The four of us piled into Rex’s ancient Toyota Corolla and drove across town to a run-down Greek diner. We took videos of

each other trying to fit as many fries as possible in our mouths. Autumn won with thirty and insisted she could’ve kept going

if we hadn’t made her laugh.

I was amazed and proud of myself for how quickly I had found a group of friends. I imagined a future with them in it: living

together post-college, going to each other’s weddings in ten years.

I may have been a tad overeager.

Monday, 7:15 a.m., Approaching Croton-Harmon, NY

Most people have settled into the ride by now.

This leg of the journey runs along the Hudson, whose waters are dully reflecting the cloudy sky.

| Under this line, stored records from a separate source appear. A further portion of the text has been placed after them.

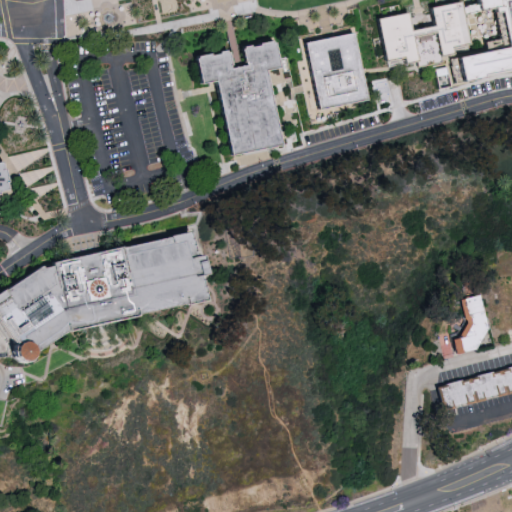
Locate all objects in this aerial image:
road: (18, 5)
road: (57, 5)
road: (45, 8)
road: (10, 11)
road: (33, 14)
road: (417, 15)
road: (324, 20)
road: (155, 21)
road: (24, 27)
road: (229, 33)
building: (417, 37)
building: (453, 38)
road: (12, 49)
road: (141, 56)
road: (34, 70)
building: (344, 70)
road: (54, 73)
building: (330, 74)
road: (19, 88)
building: (255, 94)
road: (184, 95)
building: (238, 97)
parking lot: (409, 110)
road: (127, 118)
parking lot: (129, 121)
road: (217, 136)
park: (26, 149)
road: (64, 156)
road: (35, 157)
road: (43, 174)
road: (250, 175)
building: (8, 179)
building: (1, 183)
road: (107, 187)
road: (51, 189)
road: (31, 203)
road: (78, 205)
road: (20, 220)
road: (197, 235)
road: (16, 245)
road: (204, 276)
building: (114, 288)
building: (93, 292)
road: (211, 318)
building: (476, 327)
building: (49, 351)
road: (108, 359)
road: (462, 363)
road: (263, 372)
building: (478, 385)
building: (475, 390)
road: (453, 423)
road: (410, 443)
road: (470, 456)
road: (411, 481)
road: (465, 486)
road: (360, 500)
road: (411, 509)
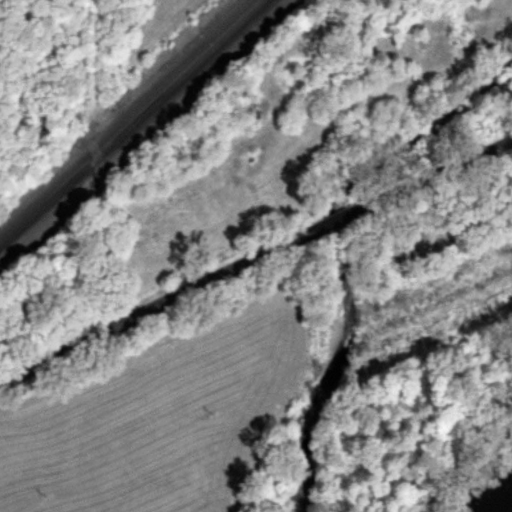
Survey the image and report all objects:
crop: (151, 7)
railway: (133, 122)
road: (454, 166)
road: (360, 210)
road: (160, 304)
crop: (166, 419)
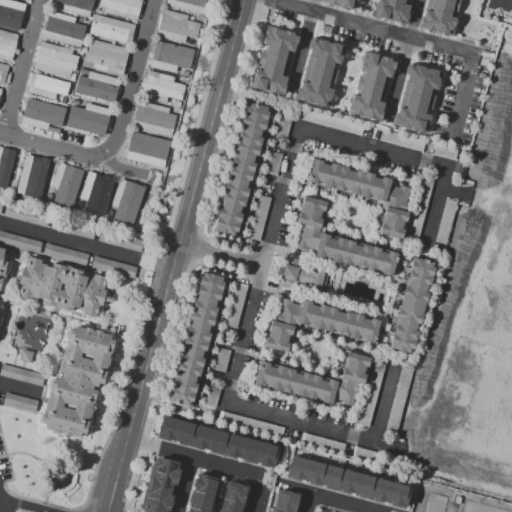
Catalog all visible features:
building: (341, 3)
building: (341, 3)
building: (499, 4)
building: (500, 4)
building: (71, 5)
building: (186, 5)
building: (187, 5)
building: (73, 6)
building: (119, 7)
building: (121, 8)
building: (391, 10)
building: (391, 10)
building: (10, 13)
building: (11, 14)
building: (438, 16)
building: (439, 16)
building: (175, 26)
building: (176, 27)
building: (62, 29)
building: (63, 29)
building: (110, 29)
building: (111, 29)
road: (417, 36)
building: (6, 44)
building: (7, 44)
road: (301, 49)
building: (105, 56)
building: (106, 56)
building: (169, 56)
building: (169, 57)
building: (54, 59)
building: (56, 60)
building: (273, 61)
building: (273, 61)
road: (403, 62)
road: (22, 67)
building: (3, 71)
building: (2, 72)
building: (319, 72)
building: (319, 72)
road: (131, 81)
building: (96, 85)
building: (46, 86)
building: (96, 86)
building: (370, 86)
building: (160, 87)
building: (371, 87)
building: (48, 88)
building: (161, 88)
building: (0, 90)
building: (416, 98)
building: (417, 99)
building: (41, 115)
building: (43, 115)
building: (87, 118)
building: (88, 118)
building: (152, 119)
building: (154, 119)
building: (329, 121)
building: (330, 121)
building: (281, 127)
building: (282, 128)
building: (491, 137)
building: (400, 140)
building: (401, 141)
road: (338, 145)
road: (54, 147)
building: (146, 149)
building: (147, 150)
building: (443, 152)
building: (444, 152)
building: (272, 163)
building: (273, 163)
building: (4, 164)
building: (5, 165)
building: (240, 167)
building: (241, 168)
building: (32, 175)
building: (34, 175)
building: (64, 184)
building: (65, 184)
building: (94, 191)
building: (95, 192)
building: (365, 192)
building: (366, 192)
building: (126, 200)
building: (125, 201)
building: (0, 203)
building: (1, 206)
building: (418, 207)
building: (419, 209)
building: (24, 215)
building: (27, 216)
building: (257, 217)
building: (258, 218)
building: (444, 221)
building: (445, 222)
building: (72, 228)
building: (79, 231)
building: (19, 241)
building: (119, 241)
building: (120, 241)
building: (20, 242)
building: (336, 242)
road: (70, 243)
building: (339, 243)
building: (64, 254)
building: (65, 254)
road: (177, 256)
road: (223, 256)
building: (1, 264)
building: (2, 265)
building: (112, 267)
building: (113, 267)
road: (463, 267)
building: (301, 275)
building: (301, 277)
building: (61, 287)
building: (62, 287)
building: (234, 305)
building: (235, 305)
building: (410, 305)
building: (411, 305)
building: (316, 323)
building: (316, 324)
building: (196, 337)
building: (492, 339)
building: (196, 340)
building: (24, 355)
building: (25, 356)
building: (220, 359)
building: (222, 360)
building: (21, 374)
building: (21, 375)
building: (314, 380)
building: (76, 381)
building: (316, 381)
building: (77, 382)
building: (369, 393)
building: (371, 393)
building: (211, 394)
building: (212, 395)
building: (397, 399)
building: (398, 400)
building: (18, 402)
building: (19, 402)
road: (254, 408)
building: (249, 425)
building: (216, 441)
building: (216, 441)
building: (320, 443)
building: (321, 444)
building: (368, 456)
road: (194, 460)
road: (463, 464)
building: (346, 481)
building: (291, 484)
building: (161, 485)
road: (183, 485)
building: (162, 486)
building: (201, 493)
building: (201, 493)
road: (257, 495)
building: (231, 497)
building: (232, 498)
road: (332, 500)
building: (283, 501)
road: (26, 504)
road: (446, 509)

I grab a seat in a booth in the nearly empty café car and turn to face the river, open my book to a random page where the main character is fighting her primal lust for a soldier, and promptly ignore it.

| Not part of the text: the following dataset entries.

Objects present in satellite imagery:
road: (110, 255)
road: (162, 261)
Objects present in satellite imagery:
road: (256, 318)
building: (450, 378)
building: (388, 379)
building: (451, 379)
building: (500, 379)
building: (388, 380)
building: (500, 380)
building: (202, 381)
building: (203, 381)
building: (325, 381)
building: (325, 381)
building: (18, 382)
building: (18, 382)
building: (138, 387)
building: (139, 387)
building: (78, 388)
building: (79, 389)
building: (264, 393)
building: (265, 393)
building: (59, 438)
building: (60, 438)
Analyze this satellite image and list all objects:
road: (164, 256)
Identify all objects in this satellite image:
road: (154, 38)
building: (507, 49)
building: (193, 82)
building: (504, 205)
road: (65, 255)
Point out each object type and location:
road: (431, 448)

It’s the first calm moment I’ve had since I bought my ticket. Other than walking (which I considered), the train is the slowest

way to get back to the West Coast for Thanksgiving break. That’s why I chose it.

I’ll go all the way across this terrible country, from sea to shining sea, by rail. I could’ve left from the Syracuse stop,

which is much closer to Ithaca, but I figured if I was going to be on the train for days anyway, I might as well be completist

about it, so I took the bus down from Cornell in the middle of the night.

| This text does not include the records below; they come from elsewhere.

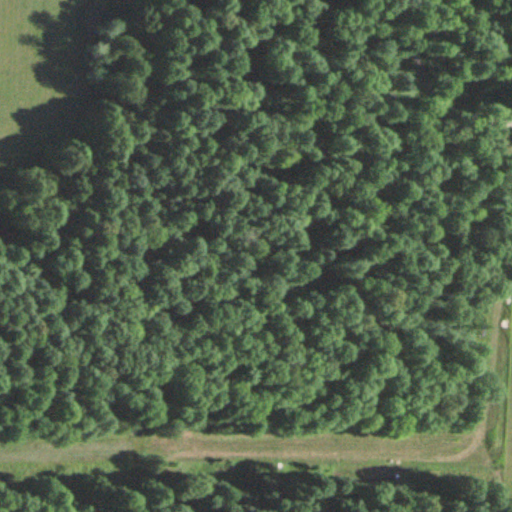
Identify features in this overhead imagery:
crop: (33, 69)
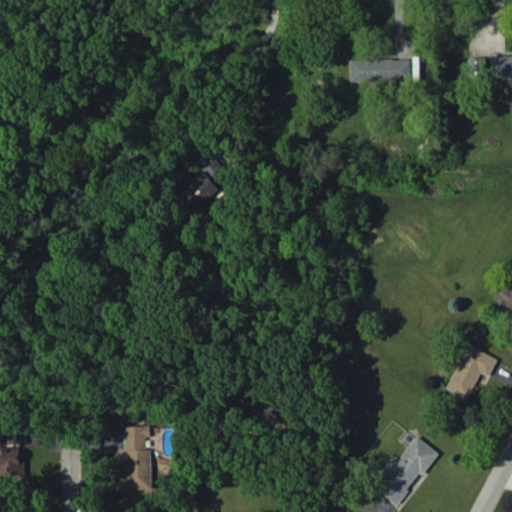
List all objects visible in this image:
building: (501, 65)
building: (380, 68)
road: (230, 69)
building: (203, 186)
building: (505, 293)
road: (77, 340)
building: (470, 370)
building: (11, 460)
building: (407, 469)
road: (497, 483)
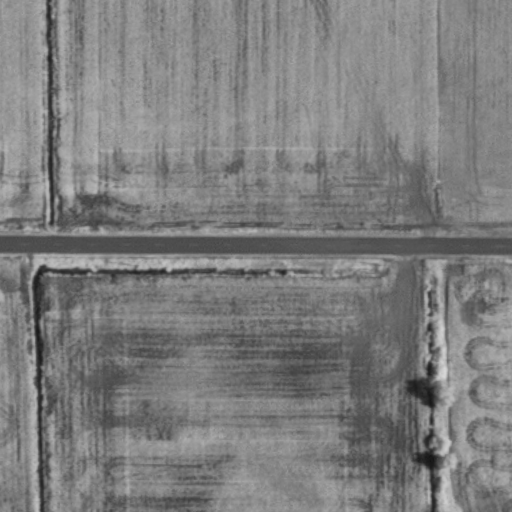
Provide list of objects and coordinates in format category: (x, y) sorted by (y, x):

The longest train ride I’ve been on before was from Seattle to Portland, which is just over three hours. All I knew about

this route when I booked the ticket was that I couldn’t be in Ithaca for one second longer, but I also didn’t want to be in

Seattle right away. I needed a liminal space to think through the life choices that brought me here.

Now I’ve bought myself four days of time, which isn’t much, but it’s enough to try to figure out what I’m going to do once

I get home.

The journey will be so slow that I’ll barely make it home for Thanksgiving dinner, which is great because then I won’t need to fight with my parents about how it’s a holiday celebrating genocide or how I’ll never live up to their expectations and we can all avoid each other until we descend to the kitchen for cold, greasy leftovers on Friday morning.

Not only that, but the Amtrak website warned that, for the most part, there’s very little cell service.

That was what really sealed the deal.

I stare out the window again. That’s all there is to do, all that’s expected of me.

It’s almost pleasant, until my phone lights up on my lap.

I swipe the notification away before I can read who it’s from, then turn my phone off for good measure. I don’t want to know

what anyone is trying to say to me.

What I want is to be an entirely different person, one who made at least one correct choice at some point in the past. But

even on the train, I’m still myself. I’m the one person I can never escape.

A small child scoots into the booth across from me. I wave and smile. She stares.

She’s long and gangly, though I can tell she’s younger than she looks. When I was a little kid people thought I was years

older than I was because of my height. It’s her face that gives it away, the same way mine did. She has round cheeks that

aren’t stretched out like the rest of her.

She’s silent for a long time, staring. It’s unnerving.

Finally, she speaks: “Did you know that former President Richard M. Nixon created Amtrak?”